- **作業指示 A**: 提示文で「上映作品は、」で始まる段落を、作品ごとの箇条書きに短くまとめよ。各作品の題名、国名または監督名、内容を残すこと。
- **作業指示 B**:
提示文について、次の問いに答えよ。
(i) 特集企画にはどのような題が付けられたか。
(ii) 『亡命記』の監督は誰で、何年の作品か。
(iii) 暉峻創三氏の肩書は何か。
- **作業指示 C**: 提示文の「新作も旧作も、いい映画を届けたい! - 第12回大阪アジアン映画祭」から「パン』(田中羊一監督)など。」までを、両端の語句も含めてそのまま引用せよ。

- **提示文**:
·····

2017/03/26 17:40

新作も旧作も、いい映画を届けたい! - 第12回大阪アジアン映画祭 - 第12回大阪アジアン映画祭

中井貴一の父である佐田啓二と岸恵子(映画『亡命記』より) (C)1995松竹
中井貴一の父である佐田啓二と岸恵子(映画『亡命記』より) (C)1995松竹

 このほど開催された第12回大阪アジアン映画祭で「アジアの失職、求職、労働現場」と題した特集企画が設けられた。戦後の混乱期を必死で生きる人たちをとらえた野村芳太郎監督の『亡命記』(1955)をはじめとする作品からは、労働環境を巡るグローバルな問題が見えてくる。一方で本企画には、埋もれてしまう良作を救いたいという映画祭側の願いが込められていた。

 上映作品は、教育熱心な両親の意向に反してギャングの世界に魅せられている少年が主人公の『世界の残酷』(マレーシア)、高学歴者の就職難が取りざたされている韓国社会の生きづらさを描いた短編『夏の夜』(韓国)、同僚社員によるセクハラへの鬱憤から、深夜の卓球に打ち込む女性がヒロインの短編『ピンパン』(田中羊一監督)など。

 この特集についてプログラム・ディレクターの暉峻創三氏は「近年のアジア映画を観ていて、失職者や求職といった労働環境を描いた作品の中に傑作の率が非常に高く、このテーマでいけば秀作が集まるだろうと思いました。また、どこかの映画祭で選ばれるだろうと思っていたのに、上映されぬままになってしまった作品を特集というかたちなら救出できると企画しました」と説明する。

·····

- **提供データ**:

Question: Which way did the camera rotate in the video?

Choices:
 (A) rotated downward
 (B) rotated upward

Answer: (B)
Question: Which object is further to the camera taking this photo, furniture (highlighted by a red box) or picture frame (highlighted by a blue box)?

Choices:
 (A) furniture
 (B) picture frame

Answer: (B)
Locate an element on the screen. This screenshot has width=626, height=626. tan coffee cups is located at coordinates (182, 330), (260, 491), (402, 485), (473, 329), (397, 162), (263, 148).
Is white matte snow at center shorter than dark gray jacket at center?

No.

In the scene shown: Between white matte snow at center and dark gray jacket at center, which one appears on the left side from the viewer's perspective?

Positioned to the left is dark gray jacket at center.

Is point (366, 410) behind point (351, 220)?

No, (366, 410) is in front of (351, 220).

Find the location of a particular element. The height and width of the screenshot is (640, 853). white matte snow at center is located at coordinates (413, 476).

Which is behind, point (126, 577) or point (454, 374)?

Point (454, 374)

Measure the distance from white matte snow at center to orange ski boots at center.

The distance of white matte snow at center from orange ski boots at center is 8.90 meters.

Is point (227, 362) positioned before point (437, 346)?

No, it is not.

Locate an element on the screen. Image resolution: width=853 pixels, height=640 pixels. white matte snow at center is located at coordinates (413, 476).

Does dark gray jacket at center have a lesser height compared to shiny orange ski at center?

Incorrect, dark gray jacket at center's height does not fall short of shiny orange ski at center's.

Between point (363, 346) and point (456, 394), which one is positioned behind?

·····

- **解答例 A**:
・『世界の残酷』(マレーシア):教育熱心な両親の意向に反し、ギャングの世界に魅せられる少年が主人公
・『夏の夜』(韓国、短編):高学歴者の就職難が取りざたされる韓国社会の生きづらさを描く
・『ピンパン』(田中羊一監督、短編):同僚社員のセクハラへの鬱憤から深夜の卓球に打ち込む女性がヒロイン

- **解答例 B**:
(i) 「アジアの失職、求職、労働現場」
(ii) 野村芳太郎監督、1955年の作品
(iii) プログラム・ディレクター

- **解答例 C**:
新作も旧作も、いい映画を届けたい! - 第12回大阪アジアン映画祭 - 第12回大阪アジアン映画祭

中井貴一の父である佐田啓二と岸恵子(映画『亡命記』より) (C)1995松竹
中井貴一の父である佐田啓二と岸恵子(映画『亡命記』より) (C)1995松竹

 このほど開催された第12回大阪アジアン映画祭で「アジアの失職、求職、労働現場」と題した特集企画が設けられた。戦後の混乱期を必死で生きる人たちをとらえた野村芳太郎監督の『亡命記』(1955)をはじめとする作品からは、労働環境を巡るグローバルな問題が見えてくる。一方で本企画には、埋もれてしまう良作を救いたいという映画祭側の願いが込められていた。

 上映作品は、教育熱心な両親の意向に反してギャングの世界に魅せられている少年が主人公の『世界の残酷』(マレーシア)、高学歴者の就職難が取りざたされている韓国社会の生きづらさを描いた短編『夏の夜』(韓国)、同僚社員によるセクハラへの鬱憤から、深夜の卓球に打ち込む女性がヒロインの短編『ピンパン』(田中羊一監督)など。